Vaststaat dat op de bankrekening van appellant in de periode van 25 oktober 2016 tot en met 19 december 2016 contante bedragen zijn gestort variërend van € 400,- tot € 800,- en tot een totaalbedrag van € 3.200,-. Anders dan appellant heeft aangevoerd heeft hij de herkomst van de stortingen niet met objectieve en verifieerbare gegevens onderbouwd. De door appellant overgelegde verklaringen van vrienden A en B zijn daartoe onvoldoende concreet. Deze vrienden hebben verklaard dat zij appellant contant geld hebben gegeven. Zij noemen geen bedragen en geen data. Uit de door appellant overgelegde stortingsbewijzen van contante bedragen tot een totaalbedrag van € 3.200,- kan de herkomst ervan niet worden afgeleid. Daarbij komt dat appellant heeft verklaard van vriend A een bedrag van € 3.200,- te hebben geleend, terwijl uit de verklaring van vriend B blijkt dat ook hij appellant financieel heeft ondersteund door hem contant geld te geven. Dit betekent dat de omvang van de door appellant van vrienden ontvangen contante gelden onduidelijk is gebleven.
4.4.2.
Verder heeft appellant als verklaring over het restant van de in september 2016 contant opgenomen geldbedragen en de contante opbrengst van de in november 2016 verkochte bedrijfsauto’s, tezamen een contant geldbedrag van ruim € 25.000,- gesteld, dat dit geldbedrag door hem is verstopt, waarna het door een derde is weggegooid dan wel - zoals appellant eerst ter zitting heeft gesteld - door een derde is weggenomen. Hij heeft deze verklaring echter niet aannemelijk gemaakt. Gelet op de in 4.3 weergegeven bewijslastverdeling is het aan appellant om aan de hand van controleerbare en verifieerbare informatie duidelijkheid te verschaffen over zijn financiële situatie. Appellant heeft op geen enkele wijze met objectieve, verifieerbare gegevens onderbouwd wat er met dit geld is gebeurd, zodat niet aannemelijk is dat hij daarover ten tijde van de aanvraag niet meer beschikte. De gestelde omstandigheid dat appellant in bewijsnood verkeert om aan te tonen dat het geld verloren is gegaan, is een omstandigheid die voor zijn rekening en risico komt. Appellant heeft er zelf voor gekozen om het geld op deze manier te bewaren. Dat geen sprake is geweest van opzet zoals door appellant is gesteld, doet er niet aan af dat de financiële situatie van appellant in de te beoordelen periode niet is vast te stellen.
4.4.3.
Uit 4.4.1 en 4.4.2 volgt dat het college zich terecht op het standpunt heeft gesteld dat appellant geen duidelijkheid heeft gegeven over zijn financiële situatie. Ook in hoger beroep heeft hij die niet verstrekt.
4.5.
Tegen de terugvordering van het voorschot heeft appellant geen zelfstandige gronden aangevoerd. Dit behoeft daarom verder geen bespreking.
4.6.
Uit 4.1 tot en met 4.5 volgt dat het hoger beroep niet slaagt, zodat de aangevallen uitspraak moet worden bevestigd, onder wijziging van de partijaanduiding zoals genoemd in 4.1.

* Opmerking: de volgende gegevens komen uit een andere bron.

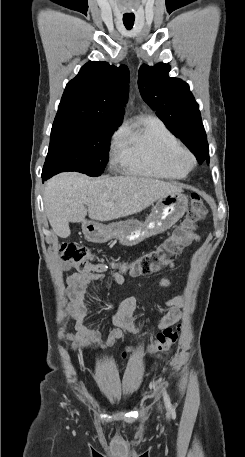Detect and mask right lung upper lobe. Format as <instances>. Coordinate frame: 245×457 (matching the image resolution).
Segmentation results:
<instances>
[{
	"instance_id": "cb5924a9",
	"label": "right lung upper lobe",
	"mask_w": 245,
	"mask_h": 457,
	"mask_svg": "<svg viewBox=\"0 0 245 457\" xmlns=\"http://www.w3.org/2000/svg\"><path fill=\"white\" fill-rule=\"evenodd\" d=\"M129 70L90 61L66 85L57 115L121 121L128 97Z\"/></svg>"
}]
</instances>
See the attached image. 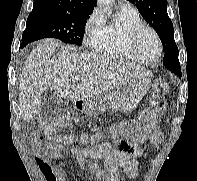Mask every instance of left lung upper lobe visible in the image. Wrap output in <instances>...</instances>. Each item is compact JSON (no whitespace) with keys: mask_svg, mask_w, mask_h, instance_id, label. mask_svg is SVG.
<instances>
[{"mask_svg":"<svg viewBox=\"0 0 197 181\" xmlns=\"http://www.w3.org/2000/svg\"><path fill=\"white\" fill-rule=\"evenodd\" d=\"M135 3L142 17L159 35L164 49V66L176 74H181L178 48L174 41V29L167 14V0H127Z\"/></svg>","mask_w":197,"mask_h":181,"instance_id":"5c2ea615","label":"left lung upper lobe"}]
</instances>
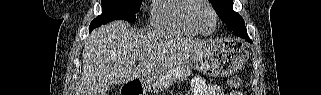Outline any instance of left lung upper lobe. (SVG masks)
<instances>
[{
  "label": "left lung upper lobe",
  "mask_w": 321,
  "mask_h": 95,
  "mask_svg": "<svg viewBox=\"0 0 321 95\" xmlns=\"http://www.w3.org/2000/svg\"><path fill=\"white\" fill-rule=\"evenodd\" d=\"M209 2L234 35L238 36L239 33L246 31L243 18L233 10V0H209Z\"/></svg>",
  "instance_id": "left-lung-upper-lobe-1"
}]
</instances>
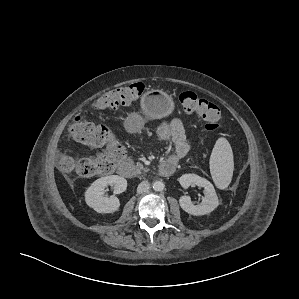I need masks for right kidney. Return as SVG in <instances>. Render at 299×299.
Instances as JSON below:
<instances>
[{
  "label": "right kidney",
  "instance_id": "obj_1",
  "mask_svg": "<svg viewBox=\"0 0 299 299\" xmlns=\"http://www.w3.org/2000/svg\"><path fill=\"white\" fill-rule=\"evenodd\" d=\"M108 185H114V194H120L126 190L127 180L118 175H110L97 179L87 188L86 204L98 213H113L120 207L119 199L115 195L104 197Z\"/></svg>",
  "mask_w": 299,
  "mask_h": 299
}]
</instances>
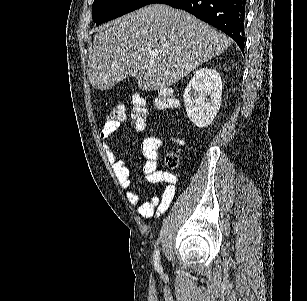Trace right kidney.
I'll return each mask as SVG.
<instances>
[{
  "label": "right kidney",
  "instance_id": "1",
  "mask_svg": "<svg viewBox=\"0 0 307 301\" xmlns=\"http://www.w3.org/2000/svg\"><path fill=\"white\" fill-rule=\"evenodd\" d=\"M183 100L189 120L199 128L209 126L222 102L220 72L214 68L196 70L184 90Z\"/></svg>",
  "mask_w": 307,
  "mask_h": 301
}]
</instances>
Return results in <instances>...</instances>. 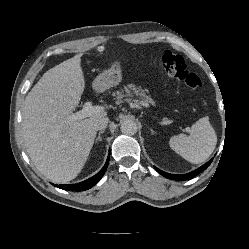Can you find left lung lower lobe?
Returning <instances> with one entry per match:
<instances>
[{"label":"left lung lower lobe","mask_w":249,"mask_h":249,"mask_svg":"<svg viewBox=\"0 0 249 249\" xmlns=\"http://www.w3.org/2000/svg\"><path fill=\"white\" fill-rule=\"evenodd\" d=\"M212 162V159L210 161H208L206 164L202 165L201 167H199L198 169L187 173V174H183V175H174V174H169L166 172H163L161 170H159L158 168H156V170L163 175L166 178L169 179H174V180H189L192 179L193 177H195L196 175H198L199 173H201L202 171H204Z\"/></svg>","instance_id":"1"}]
</instances>
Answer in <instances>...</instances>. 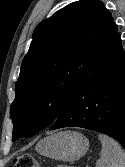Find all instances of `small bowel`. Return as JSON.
<instances>
[{"mask_svg":"<svg viewBox=\"0 0 125 167\" xmlns=\"http://www.w3.org/2000/svg\"><path fill=\"white\" fill-rule=\"evenodd\" d=\"M57 167H70V166H66V165H59Z\"/></svg>","mask_w":125,"mask_h":167,"instance_id":"small-bowel-1","label":"small bowel"}]
</instances>
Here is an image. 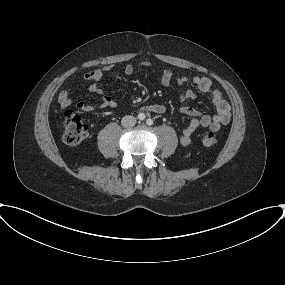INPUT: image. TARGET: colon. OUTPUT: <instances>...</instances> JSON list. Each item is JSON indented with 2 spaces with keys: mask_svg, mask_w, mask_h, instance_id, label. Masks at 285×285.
Masks as SVG:
<instances>
[{
  "mask_svg": "<svg viewBox=\"0 0 285 285\" xmlns=\"http://www.w3.org/2000/svg\"><path fill=\"white\" fill-rule=\"evenodd\" d=\"M63 141L69 147H77L87 137L89 128L82 119L72 111L65 113L62 121ZM203 143L206 146H214L217 143V137L214 132H208L203 137Z\"/></svg>",
  "mask_w": 285,
  "mask_h": 285,
  "instance_id": "1",
  "label": "colon"
}]
</instances>
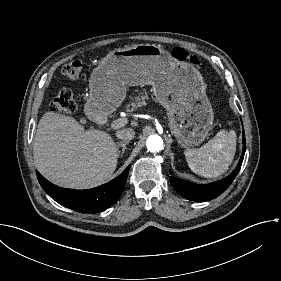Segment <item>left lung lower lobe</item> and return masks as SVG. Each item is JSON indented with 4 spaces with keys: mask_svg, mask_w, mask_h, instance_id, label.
<instances>
[{
    "mask_svg": "<svg viewBox=\"0 0 281 281\" xmlns=\"http://www.w3.org/2000/svg\"><path fill=\"white\" fill-rule=\"evenodd\" d=\"M245 150H246V142H245V133L243 130V152L236 169L232 172L231 175L220 181L213 182L210 184H204V185L194 184L172 176L170 177V183L176 189V191H178L186 199L192 201L211 200L222 194L233 182V180L235 179L241 168Z\"/></svg>",
    "mask_w": 281,
    "mask_h": 281,
    "instance_id": "1",
    "label": "left lung lower lobe"
}]
</instances>
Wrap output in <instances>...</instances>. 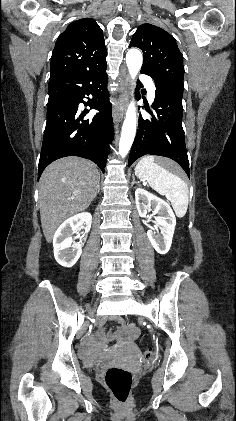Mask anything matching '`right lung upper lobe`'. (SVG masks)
<instances>
[{
    "label": "right lung upper lobe",
    "instance_id": "right-lung-upper-lobe-1",
    "mask_svg": "<svg viewBox=\"0 0 236 421\" xmlns=\"http://www.w3.org/2000/svg\"><path fill=\"white\" fill-rule=\"evenodd\" d=\"M103 32L94 19L72 22L56 41L50 82L106 65Z\"/></svg>",
    "mask_w": 236,
    "mask_h": 421
}]
</instances>
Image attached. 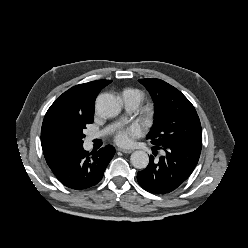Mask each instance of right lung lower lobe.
<instances>
[{"label":"right lung lower lobe","mask_w":248,"mask_h":248,"mask_svg":"<svg viewBox=\"0 0 248 248\" xmlns=\"http://www.w3.org/2000/svg\"><path fill=\"white\" fill-rule=\"evenodd\" d=\"M115 154V148L107 145L97 152L88 153L79 146L50 167L57 179L65 186L82 190L97 184Z\"/></svg>","instance_id":"right-lung-lower-lobe-1"}]
</instances>
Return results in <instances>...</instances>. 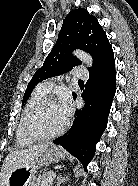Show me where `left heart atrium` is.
<instances>
[{
	"mask_svg": "<svg viewBox=\"0 0 138 186\" xmlns=\"http://www.w3.org/2000/svg\"><path fill=\"white\" fill-rule=\"evenodd\" d=\"M59 106L63 112V114L65 115L66 119L68 118V116L71 113L72 107H71V101L69 99V97L65 96L61 102L59 103Z\"/></svg>",
	"mask_w": 138,
	"mask_h": 186,
	"instance_id": "obj_1",
	"label": "left heart atrium"
}]
</instances>
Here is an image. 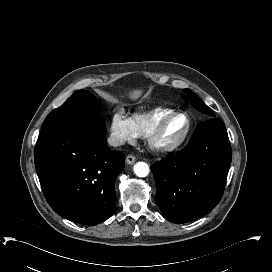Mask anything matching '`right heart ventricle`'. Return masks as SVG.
<instances>
[{"label":"right heart ventricle","mask_w":272,"mask_h":272,"mask_svg":"<svg viewBox=\"0 0 272 272\" xmlns=\"http://www.w3.org/2000/svg\"><path fill=\"white\" fill-rule=\"evenodd\" d=\"M173 113L172 109H157L149 114H135L133 121L142 135L154 128L164 117Z\"/></svg>","instance_id":"obj_1"}]
</instances>
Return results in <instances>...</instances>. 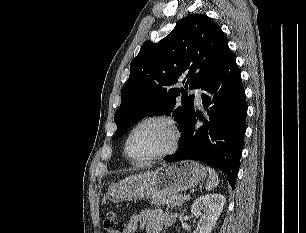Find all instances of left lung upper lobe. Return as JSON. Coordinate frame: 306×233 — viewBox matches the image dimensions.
<instances>
[{"instance_id":"left-lung-upper-lobe-1","label":"left lung upper lobe","mask_w":306,"mask_h":233,"mask_svg":"<svg viewBox=\"0 0 306 233\" xmlns=\"http://www.w3.org/2000/svg\"><path fill=\"white\" fill-rule=\"evenodd\" d=\"M219 25L205 14L188 15L159 43L145 42L130 64V76L121 89L122 103L114 115L121 137L132 123L146 116L169 114L179 121L181 131L194 112V96L214 74L229 51ZM183 78L185 89L175 88ZM182 94V105L176 98Z\"/></svg>"}]
</instances>
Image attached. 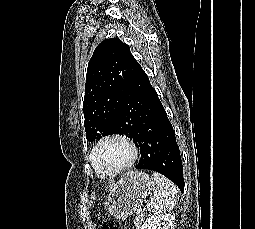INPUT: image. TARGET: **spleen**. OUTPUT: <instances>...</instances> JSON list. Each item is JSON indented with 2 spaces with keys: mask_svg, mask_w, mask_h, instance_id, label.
<instances>
[{
  "mask_svg": "<svg viewBox=\"0 0 255 229\" xmlns=\"http://www.w3.org/2000/svg\"><path fill=\"white\" fill-rule=\"evenodd\" d=\"M153 197L147 204V209L159 214L175 207L177 188L174 183L158 172L152 174Z\"/></svg>",
  "mask_w": 255,
  "mask_h": 229,
  "instance_id": "3e777b00",
  "label": "spleen"
}]
</instances>
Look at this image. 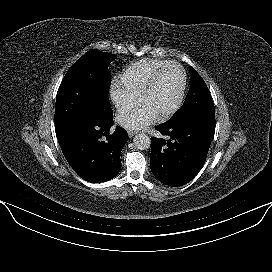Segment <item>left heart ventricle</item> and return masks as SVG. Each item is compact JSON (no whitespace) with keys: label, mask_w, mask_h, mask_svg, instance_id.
Returning a JSON list of instances; mask_svg holds the SVG:
<instances>
[{"label":"left heart ventricle","mask_w":272,"mask_h":272,"mask_svg":"<svg viewBox=\"0 0 272 272\" xmlns=\"http://www.w3.org/2000/svg\"><path fill=\"white\" fill-rule=\"evenodd\" d=\"M181 84V71L176 66H171L165 70L156 87L142 102L160 115L175 104L179 96Z\"/></svg>","instance_id":"obj_1"}]
</instances>
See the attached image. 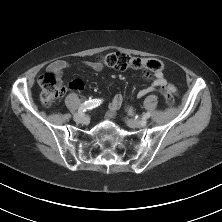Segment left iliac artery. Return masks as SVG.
I'll return each mask as SVG.
<instances>
[{
  "mask_svg": "<svg viewBox=\"0 0 222 222\" xmlns=\"http://www.w3.org/2000/svg\"><path fill=\"white\" fill-rule=\"evenodd\" d=\"M150 116H151L150 112H147V113L144 114L143 118H144V119H147V118H149Z\"/></svg>",
  "mask_w": 222,
  "mask_h": 222,
  "instance_id": "left-iliac-artery-1",
  "label": "left iliac artery"
}]
</instances>
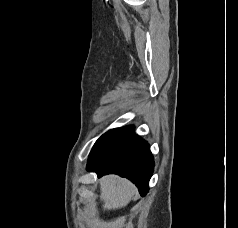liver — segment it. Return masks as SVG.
<instances>
[{"instance_id":"obj_1","label":"liver","mask_w":238,"mask_h":228,"mask_svg":"<svg viewBox=\"0 0 238 228\" xmlns=\"http://www.w3.org/2000/svg\"><path fill=\"white\" fill-rule=\"evenodd\" d=\"M136 193V187L127 179L108 175L100 179V200L107 210L121 209L128 205Z\"/></svg>"}]
</instances>
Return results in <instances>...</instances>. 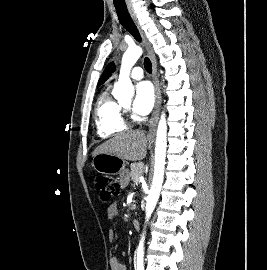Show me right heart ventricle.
<instances>
[{
    "instance_id": "e07e8e85",
    "label": "right heart ventricle",
    "mask_w": 267,
    "mask_h": 270,
    "mask_svg": "<svg viewBox=\"0 0 267 270\" xmlns=\"http://www.w3.org/2000/svg\"><path fill=\"white\" fill-rule=\"evenodd\" d=\"M95 125L97 135L109 138L128 129L122 106L105 89L98 97L95 106Z\"/></svg>"
}]
</instances>
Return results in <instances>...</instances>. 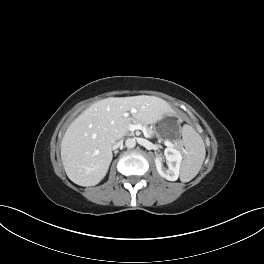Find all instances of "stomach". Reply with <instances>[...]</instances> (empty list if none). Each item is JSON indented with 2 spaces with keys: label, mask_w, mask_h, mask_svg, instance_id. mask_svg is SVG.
<instances>
[{
  "label": "stomach",
  "mask_w": 264,
  "mask_h": 264,
  "mask_svg": "<svg viewBox=\"0 0 264 264\" xmlns=\"http://www.w3.org/2000/svg\"><path fill=\"white\" fill-rule=\"evenodd\" d=\"M180 122L181 119L177 115L163 117L155 127L157 137L171 140L178 137L180 134Z\"/></svg>",
  "instance_id": "stomach-1"
}]
</instances>
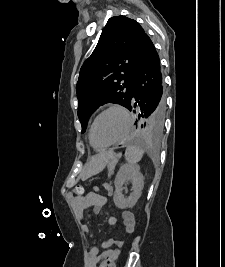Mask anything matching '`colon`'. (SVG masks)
I'll return each instance as SVG.
<instances>
[{"mask_svg":"<svg viewBox=\"0 0 225 267\" xmlns=\"http://www.w3.org/2000/svg\"><path fill=\"white\" fill-rule=\"evenodd\" d=\"M83 194H84V187L83 186L78 185L73 189V195L75 197L81 198L83 196ZM106 267H115L114 261L113 260L107 261Z\"/></svg>","mask_w":225,"mask_h":267,"instance_id":"5ec220e1","label":"colon"}]
</instances>
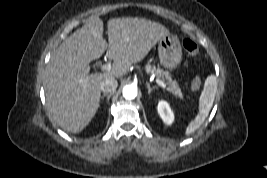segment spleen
I'll return each mask as SVG.
<instances>
[{"instance_id": "1", "label": "spleen", "mask_w": 267, "mask_h": 178, "mask_svg": "<svg viewBox=\"0 0 267 178\" xmlns=\"http://www.w3.org/2000/svg\"><path fill=\"white\" fill-rule=\"evenodd\" d=\"M216 90H217L216 78L215 76H209L204 83V89L199 99L198 114L188 124L185 130L186 136L193 134L204 123L206 117L208 116L212 108V105L215 99Z\"/></svg>"}]
</instances>
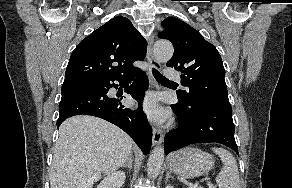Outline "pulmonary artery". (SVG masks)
I'll use <instances>...</instances> for the list:
<instances>
[{"label":"pulmonary artery","instance_id":"pulmonary-artery-1","mask_svg":"<svg viewBox=\"0 0 292 188\" xmlns=\"http://www.w3.org/2000/svg\"><path fill=\"white\" fill-rule=\"evenodd\" d=\"M165 76L167 79H172V80H179L180 79L179 72L173 68H167L165 70Z\"/></svg>","mask_w":292,"mask_h":188}]
</instances>
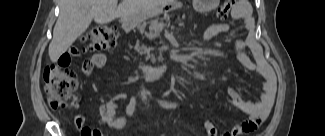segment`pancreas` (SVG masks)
<instances>
[{"instance_id": "cf45deb5", "label": "pancreas", "mask_w": 325, "mask_h": 136, "mask_svg": "<svg viewBox=\"0 0 325 136\" xmlns=\"http://www.w3.org/2000/svg\"><path fill=\"white\" fill-rule=\"evenodd\" d=\"M166 23L167 24H178V22H179V19H180V22H183V19H185L186 18V13L185 12H167V14H166ZM157 21L159 22V20L157 19ZM161 23H163L164 21L163 20H161L160 21ZM150 24H152V22L150 21L149 22V25ZM139 27V33H141V34H144L143 36H144V38H152L153 36H155V34L153 33V32H149V33H147V29H148V23H144L142 26H138Z\"/></svg>"}]
</instances>
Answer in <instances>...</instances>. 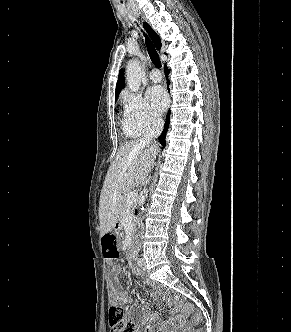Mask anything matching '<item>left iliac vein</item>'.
I'll use <instances>...</instances> for the list:
<instances>
[{"instance_id":"obj_1","label":"left iliac vein","mask_w":291,"mask_h":332,"mask_svg":"<svg viewBox=\"0 0 291 332\" xmlns=\"http://www.w3.org/2000/svg\"><path fill=\"white\" fill-rule=\"evenodd\" d=\"M138 266L140 267V268H145V266H146V263H145V260H144V258H139L138 259Z\"/></svg>"}]
</instances>
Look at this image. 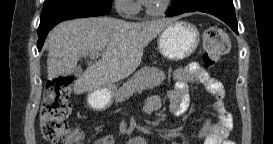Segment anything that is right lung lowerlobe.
Listing matches in <instances>:
<instances>
[{"label": "right lung lower lobe", "instance_id": "1", "mask_svg": "<svg viewBox=\"0 0 273 144\" xmlns=\"http://www.w3.org/2000/svg\"><path fill=\"white\" fill-rule=\"evenodd\" d=\"M110 10L111 0H54L44 5L38 28V50H41L48 32L61 21L102 16Z\"/></svg>", "mask_w": 273, "mask_h": 144}]
</instances>
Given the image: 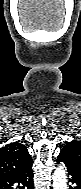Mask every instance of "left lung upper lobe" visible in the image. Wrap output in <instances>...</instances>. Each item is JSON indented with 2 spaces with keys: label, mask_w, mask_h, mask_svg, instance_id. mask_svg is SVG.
I'll return each mask as SVG.
<instances>
[{
  "label": "left lung upper lobe",
  "mask_w": 81,
  "mask_h": 189,
  "mask_svg": "<svg viewBox=\"0 0 81 189\" xmlns=\"http://www.w3.org/2000/svg\"><path fill=\"white\" fill-rule=\"evenodd\" d=\"M60 154L70 168L81 174V142L77 140L67 142Z\"/></svg>",
  "instance_id": "1"
}]
</instances>
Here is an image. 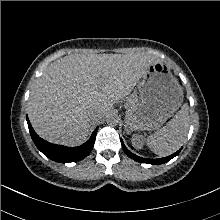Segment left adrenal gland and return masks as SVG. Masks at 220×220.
<instances>
[{"mask_svg":"<svg viewBox=\"0 0 220 220\" xmlns=\"http://www.w3.org/2000/svg\"><path fill=\"white\" fill-rule=\"evenodd\" d=\"M125 131L127 132V134H129V129L127 127V124L125 125Z\"/></svg>","mask_w":220,"mask_h":220,"instance_id":"obj_1","label":"left adrenal gland"}]
</instances>
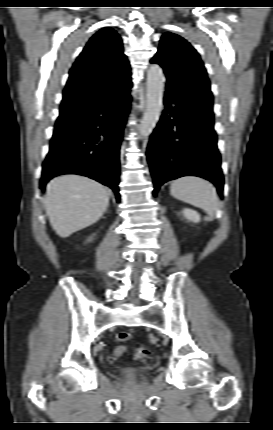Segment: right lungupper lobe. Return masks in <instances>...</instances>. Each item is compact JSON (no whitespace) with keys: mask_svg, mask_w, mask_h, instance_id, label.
I'll return each instance as SVG.
<instances>
[{"mask_svg":"<svg viewBox=\"0 0 273 430\" xmlns=\"http://www.w3.org/2000/svg\"><path fill=\"white\" fill-rule=\"evenodd\" d=\"M130 65L120 36L103 28L90 38L69 72L61 111L81 112L107 87L131 85Z\"/></svg>","mask_w":273,"mask_h":430,"instance_id":"cb5924a9","label":"right lung upper lobe"}]
</instances>
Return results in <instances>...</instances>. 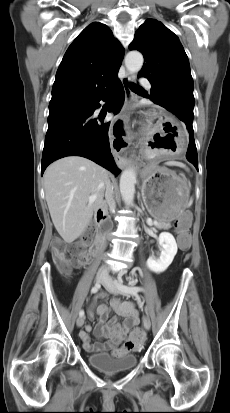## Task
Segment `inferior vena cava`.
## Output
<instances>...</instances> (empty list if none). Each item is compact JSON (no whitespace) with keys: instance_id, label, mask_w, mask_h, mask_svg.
Returning <instances> with one entry per match:
<instances>
[{"instance_id":"1","label":"inferior vena cava","mask_w":230,"mask_h":413,"mask_svg":"<svg viewBox=\"0 0 230 413\" xmlns=\"http://www.w3.org/2000/svg\"><path fill=\"white\" fill-rule=\"evenodd\" d=\"M105 198H106V202L109 206L110 211L113 212L115 210L116 203L113 198V187L110 183V180L106 183ZM108 270L109 269L107 266H102L99 271L103 273H108Z\"/></svg>"}]
</instances>
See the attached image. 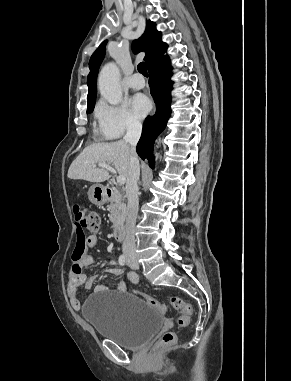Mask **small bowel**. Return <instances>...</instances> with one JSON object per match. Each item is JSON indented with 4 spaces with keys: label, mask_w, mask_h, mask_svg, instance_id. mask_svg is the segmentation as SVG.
I'll return each instance as SVG.
<instances>
[{
    "label": "small bowel",
    "mask_w": 291,
    "mask_h": 381,
    "mask_svg": "<svg viewBox=\"0 0 291 381\" xmlns=\"http://www.w3.org/2000/svg\"><path fill=\"white\" fill-rule=\"evenodd\" d=\"M86 245L90 248L96 247L98 245L99 239L96 235H90L86 238ZM80 265L82 266H89L94 262V259L89 254H82L80 259L78 260ZM109 272L113 275L119 276L123 273V270L120 267H117L112 264L109 268ZM128 280L132 284H138L139 282V276L134 273L130 272L127 275ZM95 279L94 278H86L82 274L73 271L69 274L66 290L67 295L69 298V302L71 307L78 311L82 307V302L80 300V287L84 286L85 288H90L94 284ZM108 289L107 285L104 283H98L95 287L96 292H103ZM117 291H125L126 290V284L125 282L121 281L116 285Z\"/></svg>",
    "instance_id": "1"
}]
</instances>
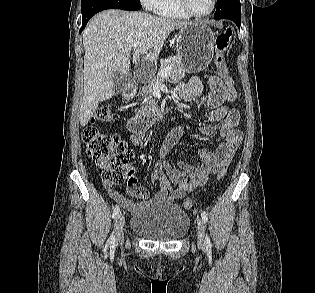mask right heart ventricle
I'll return each mask as SVG.
<instances>
[{"instance_id":"e07e8e85","label":"right heart ventricle","mask_w":315,"mask_h":293,"mask_svg":"<svg viewBox=\"0 0 315 293\" xmlns=\"http://www.w3.org/2000/svg\"><path fill=\"white\" fill-rule=\"evenodd\" d=\"M156 13L171 19H187L190 15L182 8L180 0H159Z\"/></svg>"}]
</instances>
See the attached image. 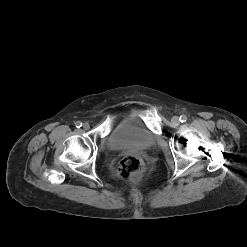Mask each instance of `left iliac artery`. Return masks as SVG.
I'll use <instances>...</instances> for the list:
<instances>
[{
    "label": "left iliac artery",
    "mask_w": 247,
    "mask_h": 247,
    "mask_svg": "<svg viewBox=\"0 0 247 247\" xmlns=\"http://www.w3.org/2000/svg\"><path fill=\"white\" fill-rule=\"evenodd\" d=\"M179 120L181 122H186L187 121V116L186 115H181L180 118H179Z\"/></svg>",
    "instance_id": "left-iliac-artery-1"
}]
</instances>
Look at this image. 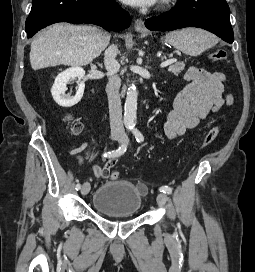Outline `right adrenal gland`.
<instances>
[{"instance_id": "1", "label": "right adrenal gland", "mask_w": 255, "mask_h": 272, "mask_svg": "<svg viewBox=\"0 0 255 272\" xmlns=\"http://www.w3.org/2000/svg\"><path fill=\"white\" fill-rule=\"evenodd\" d=\"M99 66L102 68L103 67V65L102 64H99Z\"/></svg>"}]
</instances>
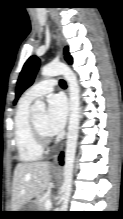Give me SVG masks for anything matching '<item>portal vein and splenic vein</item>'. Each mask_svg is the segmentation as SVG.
<instances>
[{
  "mask_svg": "<svg viewBox=\"0 0 123 219\" xmlns=\"http://www.w3.org/2000/svg\"><path fill=\"white\" fill-rule=\"evenodd\" d=\"M51 206H52V202H51L50 197H48V198L45 200V208H46V209H49V208H51Z\"/></svg>",
  "mask_w": 123,
  "mask_h": 219,
  "instance_id": "obj_1",
  "label": "portal vein and splenic vein"
}]
</instances>
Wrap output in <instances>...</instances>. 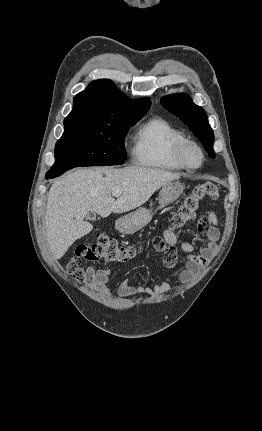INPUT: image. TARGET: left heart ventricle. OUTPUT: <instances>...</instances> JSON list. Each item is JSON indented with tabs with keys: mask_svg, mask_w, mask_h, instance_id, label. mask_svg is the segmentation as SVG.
<instances>
[{
	"mask_svg": "<svg viewBox=\"0 0 262 431\" xmlns=\"http://www.w3.org/2000/svg\"><path fill=\"white\" fill-rule=\"evenodd\" d=\"M187 161L191 165H197L199 163V156L196 152L190 151L187 156Z\"/></svg>",
	"mask_w": 262,
	"mask_h": 431,
	"instance_id": "obj_1",
	"label": "left heart ventricle"
}]
</instances>
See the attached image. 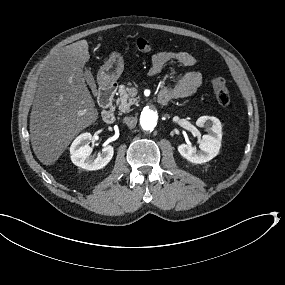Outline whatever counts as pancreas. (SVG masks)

5. Voor een proceskostenveroordeling bestaat geen aanleiding.

BESLISSING

De Centrale Raad van Beroep bevestigt de aangevallen uitspraak.
Deze uitspraak is gedaan door G.M.G. Hink, in tegenwoordigheid van R.I.S. van Haaren als griffier. De beslissing is uitgesproken in het openbaar op 19 november 2019.